M Train, Patti Smith (4.0)
This book really highlights Ms. Smith, the poet and the
adult. I read ‘Just Kids’ about her early times in NYC with Robert Maplethorpe.
As with that book, Ms. Smith comes across as very approachable for someone so
famous. In this book she outlines her daily activities – which often include a
walk across the street to the neighborhood café for coffee, toast and hours of
jotting in her notebook – and her various travels before and after Hurricane
Sandy devastated her city and coastline. She is definitely an observer and recorder
of life.
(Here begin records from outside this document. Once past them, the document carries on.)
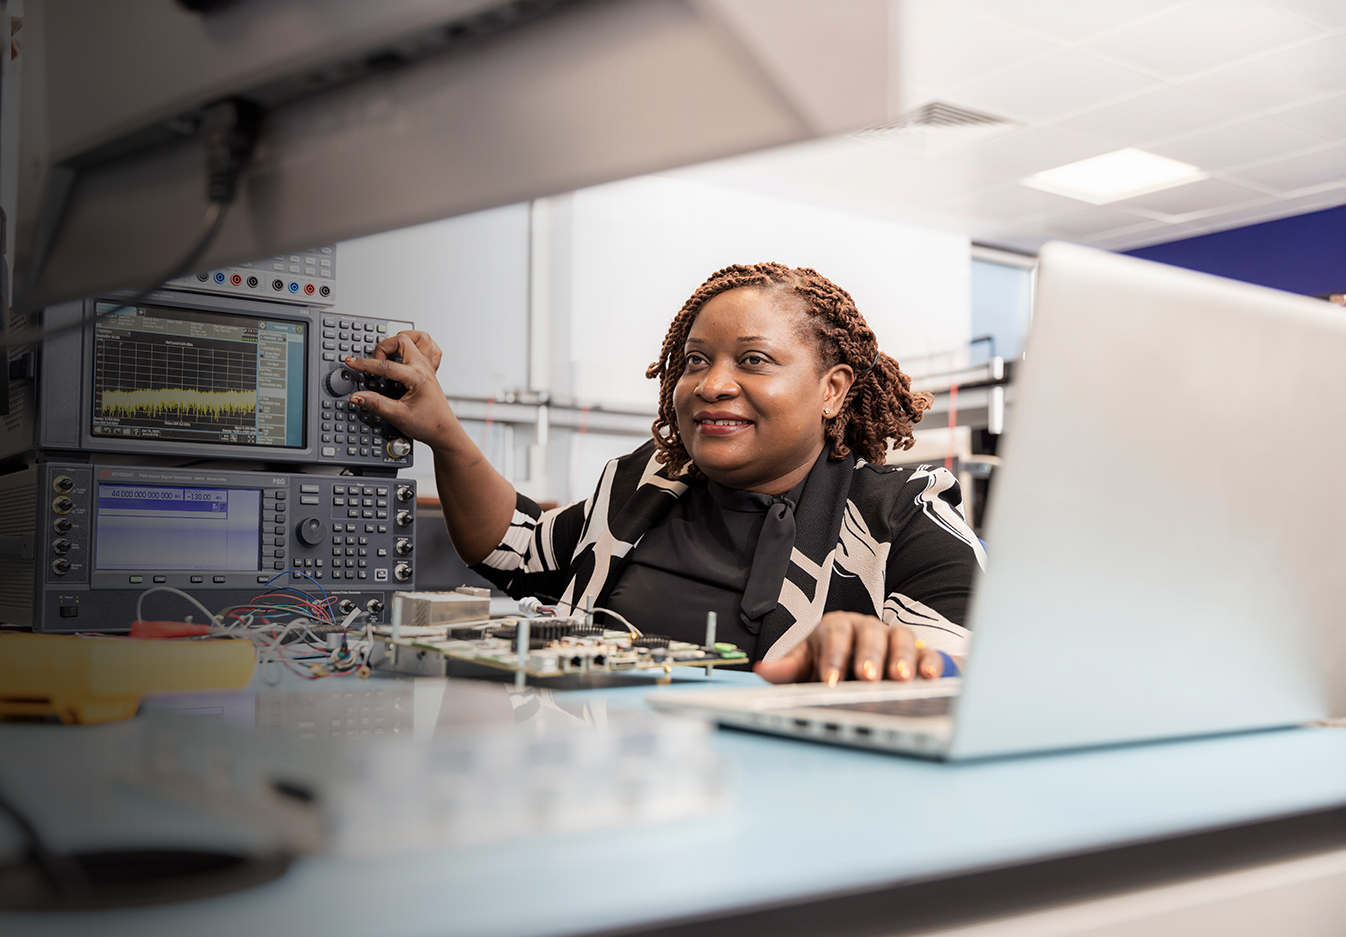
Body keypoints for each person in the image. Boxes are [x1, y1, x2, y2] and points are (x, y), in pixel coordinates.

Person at [349, 263, 977, 684]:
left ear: (832, 390)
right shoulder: (644, 483)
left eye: (754, 361)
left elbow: (977, 664)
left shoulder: (904, 515)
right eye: (696, 361)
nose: (712, 384)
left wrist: (886, 649)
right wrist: (442, 432)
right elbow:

Each of the small stories she has chose to outline here is about a
place, a person and a devotion of hers. In one case, she goes to a prison in
South America to get pebbles to bring to the writer, Jean Genet, who aspired to
be in that prison and was too old to visit it himself. The book is also filled with
simple photos taken by her various Polaroid cameras. The photos vary from Frida
Kahlo’s bed to a favorite book to Virginia Wolf’s walking stick. She gives small details of her husband, his
early death and their children. I found I was hoping for more of that insight –
such as: why does she spend holidays alone with her cats? Anyone interested in
a soulful artist’s simple stories of unique travel colored by the bohemian side
of New York City will enjoy this book.